Exercise requirements.
Your task is to copy every line of the entries that contains "posted".

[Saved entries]
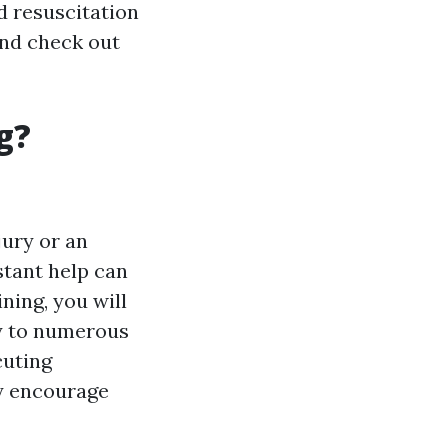
d resuscitation
 and check out
g?
jury or an
stant help can
ining, you will
ly to numerous
cuting
ly encourage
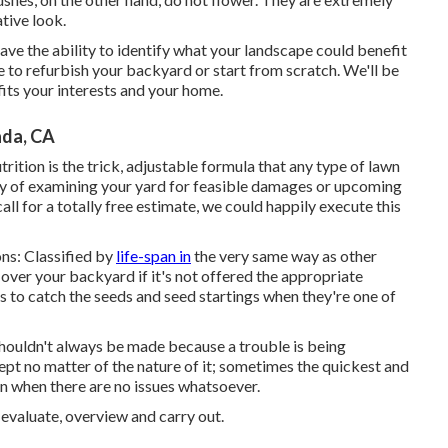
ative look.
ave the ability to identify what your landscape could benefit
 to refurbish your backyard or start from scratch. We'll be
fits your interests and your home.
ada, CA
ition is the trick, adjustable formula that any type of lawn
 way of examining your yard for feasible damages or upcoming
all for a totally free estimate, we could happily execute this
ns: Classified by
life-span in
the very same way as other
e over your backyard if it's not offered the appropriate
s to catch the seeds and seed startings when they're one of
shouldn't always be made because a trouble is being
ept no matter of the nature of it; sometimes the quickest and
en when there are no issues whatsoever.
evaluate, overview and carry out.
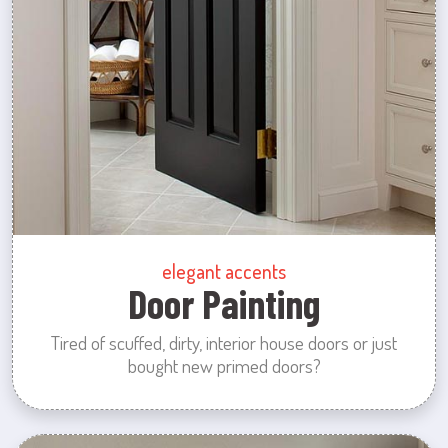
elegant accents
Door Painting
Tired of scuffed, dirty, interior house doors or just
bought new primed doors?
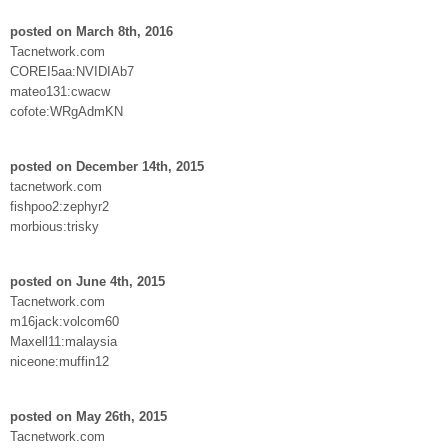
posted on March 8th, 2016
Tacnetwork.com
COREI5aa:NVIDIAb7
mateo131:cwacw
cofote:WRgAdmKN
posted on December 14th, 2015
tacnetwork.com
fishpoo2:zephyr2
morbious:trisky
posted on June 4th, 2015
Tacnetwork.com
m16jack:volcom60
Maxell11:malaysia
niceone:muffin12
posted on May 26th, 2015
Tacnetwork.com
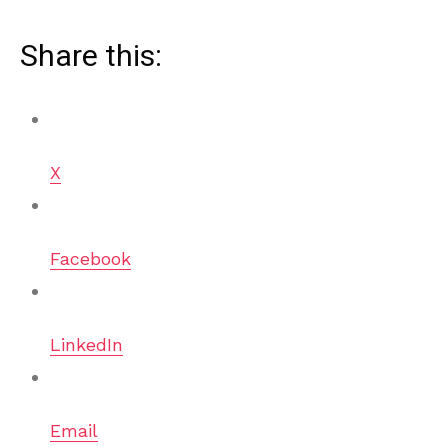
Share this:
X
Facebook
LinkedIn
Email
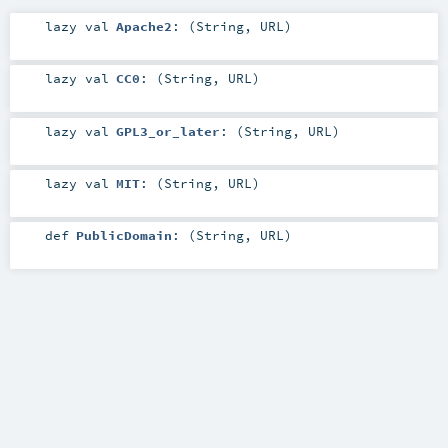
lazy val
Apache2
: (
String
,
URL
)
lazy val
CC0
: (
String
,
URL
)
lazy val
GPL3_or_later
: (
String
,
URL
)
lazy val
MIT
: (
String
,
URL
)
def
PublicDomain
: (
String
,
URL
)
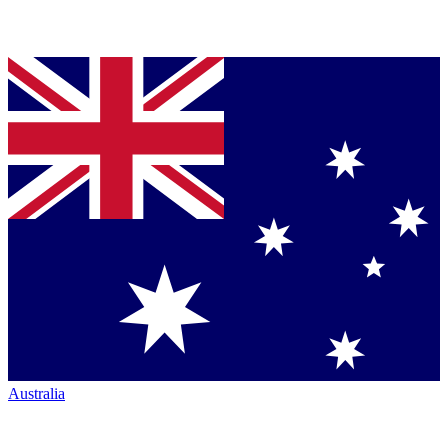
Australia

Output of the task.
posted on March 8th, 2016
posted on December 14th, 2015
posted on June 4th, 2015
posted on May 26th, 2015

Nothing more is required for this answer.